Now that we understand that our brains do indeed fill in the blind spot let me ask you a second slightly different, more important question, “What would happen if we did the same experiment as before but this time we cut out a hole in the yellow disc then placed the disc over our blind spot so that the inside was within the blind spot and the outer edge was out side of the blind spot?” Here is what’s different about this question, this time our conscious mind knows that there is a hole in the disc. Due to the size and shape of the blind spot we can not see the hole in the disc but we can see the outer edge. We know on a conscious level this time that there is a circle cut out of the disc. Will we see a disc with a hole? Or will we see an entire disc, the same as before?
Even though our conscious mind knows it is not a complete disc our brains will fill in the hole and again create an entire disc. Our brains will bypass what our conscious minds know and still create the experience it expects to have.

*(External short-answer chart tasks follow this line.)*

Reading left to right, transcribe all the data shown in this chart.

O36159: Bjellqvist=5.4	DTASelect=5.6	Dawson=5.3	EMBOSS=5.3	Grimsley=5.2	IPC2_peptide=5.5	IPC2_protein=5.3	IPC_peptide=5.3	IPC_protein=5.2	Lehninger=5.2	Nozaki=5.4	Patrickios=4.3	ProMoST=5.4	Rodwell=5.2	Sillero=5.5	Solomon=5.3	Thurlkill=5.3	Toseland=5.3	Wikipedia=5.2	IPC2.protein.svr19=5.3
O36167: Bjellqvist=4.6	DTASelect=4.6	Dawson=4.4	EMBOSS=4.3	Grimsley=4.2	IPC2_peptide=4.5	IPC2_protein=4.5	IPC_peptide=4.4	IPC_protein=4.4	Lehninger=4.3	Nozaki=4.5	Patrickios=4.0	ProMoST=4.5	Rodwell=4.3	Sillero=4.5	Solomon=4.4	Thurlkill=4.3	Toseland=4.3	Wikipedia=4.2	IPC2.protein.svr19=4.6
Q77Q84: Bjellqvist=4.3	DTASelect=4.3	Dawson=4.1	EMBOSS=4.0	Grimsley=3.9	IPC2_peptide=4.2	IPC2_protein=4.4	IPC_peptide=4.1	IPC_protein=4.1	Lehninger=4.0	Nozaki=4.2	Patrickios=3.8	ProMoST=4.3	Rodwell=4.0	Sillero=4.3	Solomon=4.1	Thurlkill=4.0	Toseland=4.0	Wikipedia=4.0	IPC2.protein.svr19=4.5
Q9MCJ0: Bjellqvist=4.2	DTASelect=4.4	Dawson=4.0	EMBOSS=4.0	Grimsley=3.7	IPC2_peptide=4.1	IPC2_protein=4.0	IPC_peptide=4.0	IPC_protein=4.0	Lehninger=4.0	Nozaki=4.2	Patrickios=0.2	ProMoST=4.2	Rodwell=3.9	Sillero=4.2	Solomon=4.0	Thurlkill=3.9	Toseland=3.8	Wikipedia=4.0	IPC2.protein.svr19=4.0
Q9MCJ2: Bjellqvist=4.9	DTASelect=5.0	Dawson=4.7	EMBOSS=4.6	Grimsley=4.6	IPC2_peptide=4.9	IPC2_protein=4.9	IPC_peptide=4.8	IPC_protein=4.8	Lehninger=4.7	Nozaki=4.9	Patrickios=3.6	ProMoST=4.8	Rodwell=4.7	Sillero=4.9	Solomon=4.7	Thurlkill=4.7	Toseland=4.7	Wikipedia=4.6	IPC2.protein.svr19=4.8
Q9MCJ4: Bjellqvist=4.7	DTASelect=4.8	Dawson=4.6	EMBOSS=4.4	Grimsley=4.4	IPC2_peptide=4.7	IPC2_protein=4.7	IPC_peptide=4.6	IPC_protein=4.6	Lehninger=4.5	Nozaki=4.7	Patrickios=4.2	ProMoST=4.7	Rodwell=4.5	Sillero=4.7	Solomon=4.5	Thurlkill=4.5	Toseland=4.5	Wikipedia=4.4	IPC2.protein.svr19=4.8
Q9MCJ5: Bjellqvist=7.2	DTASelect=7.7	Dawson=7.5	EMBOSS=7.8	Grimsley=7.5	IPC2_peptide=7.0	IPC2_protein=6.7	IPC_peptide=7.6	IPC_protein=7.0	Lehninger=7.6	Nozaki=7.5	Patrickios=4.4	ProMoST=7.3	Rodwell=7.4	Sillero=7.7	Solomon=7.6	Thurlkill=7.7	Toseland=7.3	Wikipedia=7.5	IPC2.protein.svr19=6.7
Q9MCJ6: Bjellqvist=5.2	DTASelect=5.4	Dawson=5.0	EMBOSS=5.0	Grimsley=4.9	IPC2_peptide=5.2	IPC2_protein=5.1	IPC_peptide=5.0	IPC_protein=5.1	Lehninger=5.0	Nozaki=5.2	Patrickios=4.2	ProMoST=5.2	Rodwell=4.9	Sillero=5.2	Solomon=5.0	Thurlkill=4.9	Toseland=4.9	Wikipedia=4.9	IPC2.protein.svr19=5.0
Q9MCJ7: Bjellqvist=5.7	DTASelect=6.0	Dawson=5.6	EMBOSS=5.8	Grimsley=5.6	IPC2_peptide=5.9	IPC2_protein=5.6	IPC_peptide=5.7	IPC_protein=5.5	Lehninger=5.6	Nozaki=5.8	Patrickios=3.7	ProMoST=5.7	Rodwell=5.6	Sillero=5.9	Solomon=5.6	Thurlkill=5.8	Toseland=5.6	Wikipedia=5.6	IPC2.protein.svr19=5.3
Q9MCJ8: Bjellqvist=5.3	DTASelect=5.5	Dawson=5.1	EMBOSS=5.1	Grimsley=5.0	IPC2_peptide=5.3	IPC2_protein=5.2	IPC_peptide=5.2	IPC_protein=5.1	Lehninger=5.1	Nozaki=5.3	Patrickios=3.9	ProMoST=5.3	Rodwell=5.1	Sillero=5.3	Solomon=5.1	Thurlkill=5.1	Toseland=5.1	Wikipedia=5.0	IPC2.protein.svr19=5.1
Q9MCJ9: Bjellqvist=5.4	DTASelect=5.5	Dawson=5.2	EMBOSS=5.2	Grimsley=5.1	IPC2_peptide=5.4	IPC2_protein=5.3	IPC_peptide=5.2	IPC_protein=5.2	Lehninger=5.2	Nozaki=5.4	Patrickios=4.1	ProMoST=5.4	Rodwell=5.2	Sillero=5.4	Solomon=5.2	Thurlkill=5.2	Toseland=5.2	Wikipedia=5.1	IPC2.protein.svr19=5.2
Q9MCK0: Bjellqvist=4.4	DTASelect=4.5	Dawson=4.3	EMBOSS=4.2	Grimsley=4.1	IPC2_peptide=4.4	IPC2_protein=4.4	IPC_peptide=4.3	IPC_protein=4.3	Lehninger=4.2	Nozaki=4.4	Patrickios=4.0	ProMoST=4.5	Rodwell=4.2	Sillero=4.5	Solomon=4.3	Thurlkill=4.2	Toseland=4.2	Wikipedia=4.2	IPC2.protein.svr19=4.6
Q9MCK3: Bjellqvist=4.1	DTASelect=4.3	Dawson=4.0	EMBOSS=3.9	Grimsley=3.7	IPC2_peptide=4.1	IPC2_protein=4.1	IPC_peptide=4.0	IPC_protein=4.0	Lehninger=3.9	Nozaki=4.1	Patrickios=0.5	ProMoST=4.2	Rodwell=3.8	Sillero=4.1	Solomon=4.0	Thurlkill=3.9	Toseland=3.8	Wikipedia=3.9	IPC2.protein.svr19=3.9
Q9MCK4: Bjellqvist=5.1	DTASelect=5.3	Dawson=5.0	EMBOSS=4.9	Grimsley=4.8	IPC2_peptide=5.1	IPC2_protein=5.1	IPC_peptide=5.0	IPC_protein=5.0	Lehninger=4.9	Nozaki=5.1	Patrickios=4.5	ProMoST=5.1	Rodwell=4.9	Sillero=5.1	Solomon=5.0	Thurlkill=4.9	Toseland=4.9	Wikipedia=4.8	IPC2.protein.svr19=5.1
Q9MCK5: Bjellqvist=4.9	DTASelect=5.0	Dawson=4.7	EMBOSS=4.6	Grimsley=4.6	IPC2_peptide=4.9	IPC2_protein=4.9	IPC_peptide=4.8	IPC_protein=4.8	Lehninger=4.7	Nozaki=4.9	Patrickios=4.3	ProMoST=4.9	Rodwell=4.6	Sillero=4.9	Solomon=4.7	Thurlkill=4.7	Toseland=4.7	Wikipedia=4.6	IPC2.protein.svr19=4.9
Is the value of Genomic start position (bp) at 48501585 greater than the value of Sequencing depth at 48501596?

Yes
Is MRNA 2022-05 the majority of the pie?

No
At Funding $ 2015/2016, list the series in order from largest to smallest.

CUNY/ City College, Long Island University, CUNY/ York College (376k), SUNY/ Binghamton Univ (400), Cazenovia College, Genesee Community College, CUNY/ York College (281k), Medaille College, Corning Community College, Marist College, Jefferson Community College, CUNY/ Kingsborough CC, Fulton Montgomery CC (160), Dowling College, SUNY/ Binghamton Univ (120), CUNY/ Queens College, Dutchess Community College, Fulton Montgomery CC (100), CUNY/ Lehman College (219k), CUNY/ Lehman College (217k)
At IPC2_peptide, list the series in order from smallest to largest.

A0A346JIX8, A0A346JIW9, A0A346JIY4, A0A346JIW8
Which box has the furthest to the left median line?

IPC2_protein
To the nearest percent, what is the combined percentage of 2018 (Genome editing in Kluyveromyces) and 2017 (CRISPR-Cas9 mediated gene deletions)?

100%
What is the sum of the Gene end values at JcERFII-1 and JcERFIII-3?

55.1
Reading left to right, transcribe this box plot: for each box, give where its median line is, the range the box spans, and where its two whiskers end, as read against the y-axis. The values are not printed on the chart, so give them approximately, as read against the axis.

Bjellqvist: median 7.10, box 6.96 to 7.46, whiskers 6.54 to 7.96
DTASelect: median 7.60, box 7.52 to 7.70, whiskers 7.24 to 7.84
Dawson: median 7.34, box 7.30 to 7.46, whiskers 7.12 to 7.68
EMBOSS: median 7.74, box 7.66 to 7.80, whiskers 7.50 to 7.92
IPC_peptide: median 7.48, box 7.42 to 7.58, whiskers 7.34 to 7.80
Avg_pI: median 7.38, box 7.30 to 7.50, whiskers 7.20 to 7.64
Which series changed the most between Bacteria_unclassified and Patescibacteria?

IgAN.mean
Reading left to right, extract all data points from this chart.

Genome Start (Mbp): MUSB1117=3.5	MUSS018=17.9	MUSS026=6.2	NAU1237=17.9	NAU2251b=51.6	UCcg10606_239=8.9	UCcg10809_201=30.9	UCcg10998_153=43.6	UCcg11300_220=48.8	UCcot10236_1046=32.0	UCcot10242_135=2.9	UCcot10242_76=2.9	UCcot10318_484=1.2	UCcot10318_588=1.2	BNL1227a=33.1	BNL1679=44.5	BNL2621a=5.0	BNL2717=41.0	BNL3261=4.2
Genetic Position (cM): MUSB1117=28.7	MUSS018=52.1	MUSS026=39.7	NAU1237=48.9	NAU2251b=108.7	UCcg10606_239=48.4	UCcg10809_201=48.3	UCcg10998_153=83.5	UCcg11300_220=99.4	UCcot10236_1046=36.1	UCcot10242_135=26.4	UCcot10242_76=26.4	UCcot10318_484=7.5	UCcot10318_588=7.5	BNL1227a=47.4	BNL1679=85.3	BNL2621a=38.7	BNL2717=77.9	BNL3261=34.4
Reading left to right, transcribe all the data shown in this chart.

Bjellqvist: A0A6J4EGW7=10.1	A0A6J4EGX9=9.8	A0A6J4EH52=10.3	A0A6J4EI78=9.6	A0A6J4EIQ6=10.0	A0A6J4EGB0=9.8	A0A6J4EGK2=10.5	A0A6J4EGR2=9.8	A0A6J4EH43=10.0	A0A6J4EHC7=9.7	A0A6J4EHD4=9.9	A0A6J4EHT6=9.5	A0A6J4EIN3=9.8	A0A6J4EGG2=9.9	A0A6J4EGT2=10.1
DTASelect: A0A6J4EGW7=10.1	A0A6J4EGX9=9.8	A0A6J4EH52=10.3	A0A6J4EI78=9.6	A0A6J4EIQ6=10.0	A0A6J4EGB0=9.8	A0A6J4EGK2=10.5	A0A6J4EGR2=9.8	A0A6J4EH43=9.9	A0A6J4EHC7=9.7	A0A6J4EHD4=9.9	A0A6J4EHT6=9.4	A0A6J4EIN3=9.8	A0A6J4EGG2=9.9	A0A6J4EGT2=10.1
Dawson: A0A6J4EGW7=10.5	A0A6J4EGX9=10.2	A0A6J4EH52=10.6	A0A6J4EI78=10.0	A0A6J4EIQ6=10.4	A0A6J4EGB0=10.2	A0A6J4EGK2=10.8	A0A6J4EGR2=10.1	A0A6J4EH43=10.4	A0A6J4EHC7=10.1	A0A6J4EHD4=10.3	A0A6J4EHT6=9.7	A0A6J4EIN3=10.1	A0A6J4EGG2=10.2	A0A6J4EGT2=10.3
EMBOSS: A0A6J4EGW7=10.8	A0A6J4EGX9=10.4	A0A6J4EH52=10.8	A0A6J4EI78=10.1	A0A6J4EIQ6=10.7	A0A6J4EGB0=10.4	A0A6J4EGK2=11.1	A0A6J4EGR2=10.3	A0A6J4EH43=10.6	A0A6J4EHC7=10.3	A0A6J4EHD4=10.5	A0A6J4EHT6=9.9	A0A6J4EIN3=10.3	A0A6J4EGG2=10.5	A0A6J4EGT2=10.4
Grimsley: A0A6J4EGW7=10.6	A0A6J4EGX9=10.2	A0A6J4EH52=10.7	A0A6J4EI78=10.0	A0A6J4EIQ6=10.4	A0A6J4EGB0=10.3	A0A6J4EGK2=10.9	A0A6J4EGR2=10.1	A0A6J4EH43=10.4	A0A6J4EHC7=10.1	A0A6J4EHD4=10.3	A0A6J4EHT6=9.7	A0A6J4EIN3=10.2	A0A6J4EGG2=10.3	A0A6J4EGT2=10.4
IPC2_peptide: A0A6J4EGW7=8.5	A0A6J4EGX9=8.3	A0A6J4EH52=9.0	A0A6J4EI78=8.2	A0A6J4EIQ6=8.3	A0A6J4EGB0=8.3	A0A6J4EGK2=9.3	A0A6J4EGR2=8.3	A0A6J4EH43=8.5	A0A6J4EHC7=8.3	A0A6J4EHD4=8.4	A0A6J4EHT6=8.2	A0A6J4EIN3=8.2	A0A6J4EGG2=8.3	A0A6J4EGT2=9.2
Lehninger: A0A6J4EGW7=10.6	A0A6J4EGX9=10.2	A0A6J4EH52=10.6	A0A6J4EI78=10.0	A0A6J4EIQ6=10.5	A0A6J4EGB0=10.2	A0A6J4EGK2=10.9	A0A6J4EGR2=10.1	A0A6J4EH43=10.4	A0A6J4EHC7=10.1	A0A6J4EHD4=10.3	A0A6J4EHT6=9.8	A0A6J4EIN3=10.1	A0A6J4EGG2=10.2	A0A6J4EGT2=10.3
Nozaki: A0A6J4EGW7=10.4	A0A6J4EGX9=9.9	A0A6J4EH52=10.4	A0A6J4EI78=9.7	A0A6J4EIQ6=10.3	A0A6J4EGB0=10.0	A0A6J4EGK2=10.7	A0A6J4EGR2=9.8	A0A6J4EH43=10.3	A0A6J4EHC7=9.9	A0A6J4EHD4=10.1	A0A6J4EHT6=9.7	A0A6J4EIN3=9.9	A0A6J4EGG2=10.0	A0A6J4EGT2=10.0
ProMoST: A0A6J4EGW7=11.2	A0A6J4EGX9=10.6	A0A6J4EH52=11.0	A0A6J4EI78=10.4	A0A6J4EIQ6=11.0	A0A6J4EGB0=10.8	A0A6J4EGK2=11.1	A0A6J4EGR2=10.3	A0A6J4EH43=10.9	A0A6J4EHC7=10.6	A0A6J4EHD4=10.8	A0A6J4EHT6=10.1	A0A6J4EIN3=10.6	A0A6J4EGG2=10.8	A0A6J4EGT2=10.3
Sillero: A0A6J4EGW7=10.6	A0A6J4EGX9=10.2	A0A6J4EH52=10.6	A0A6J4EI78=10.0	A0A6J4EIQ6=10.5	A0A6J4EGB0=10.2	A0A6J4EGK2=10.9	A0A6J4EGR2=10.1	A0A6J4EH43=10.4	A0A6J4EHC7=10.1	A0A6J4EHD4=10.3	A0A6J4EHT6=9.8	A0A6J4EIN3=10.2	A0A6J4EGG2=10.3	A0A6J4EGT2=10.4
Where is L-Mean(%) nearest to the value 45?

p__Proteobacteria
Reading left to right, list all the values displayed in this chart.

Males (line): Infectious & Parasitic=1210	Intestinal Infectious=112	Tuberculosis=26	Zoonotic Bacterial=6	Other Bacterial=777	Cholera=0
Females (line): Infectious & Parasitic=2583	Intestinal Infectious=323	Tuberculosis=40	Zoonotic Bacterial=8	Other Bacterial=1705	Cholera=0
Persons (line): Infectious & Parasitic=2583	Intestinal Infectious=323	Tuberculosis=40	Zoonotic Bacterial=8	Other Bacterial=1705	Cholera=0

#4 Why does out brains fill in these blind spots? The unknown creates anxiety. Anxiety creates hesitation and ‘He who hesitates is lunch’. Somewhere in our deep ancestral past those who were aware of what they did not know would too often delay taking the correct action when needed and would not make it to adult hood. If these ancestors did not make it to a breading age they could not pass on their genes and thus the ability to see the blind spot was weeded out of the gene pool. This strategy of blocking out the unknown worked well in the wild but does not always serve us in the modern world.
#5 - “Instant A$#hole, just add MCS trigger”; of course if I actually want to have friends and maintain close relationships, it is to my great advantage to minimize the impact of these reactions on the people around me. Just because I’m having a reaction does not mean I get to take it out on the people I care about. Of course this is often easier said then done. I’ll talk more about this in a future post.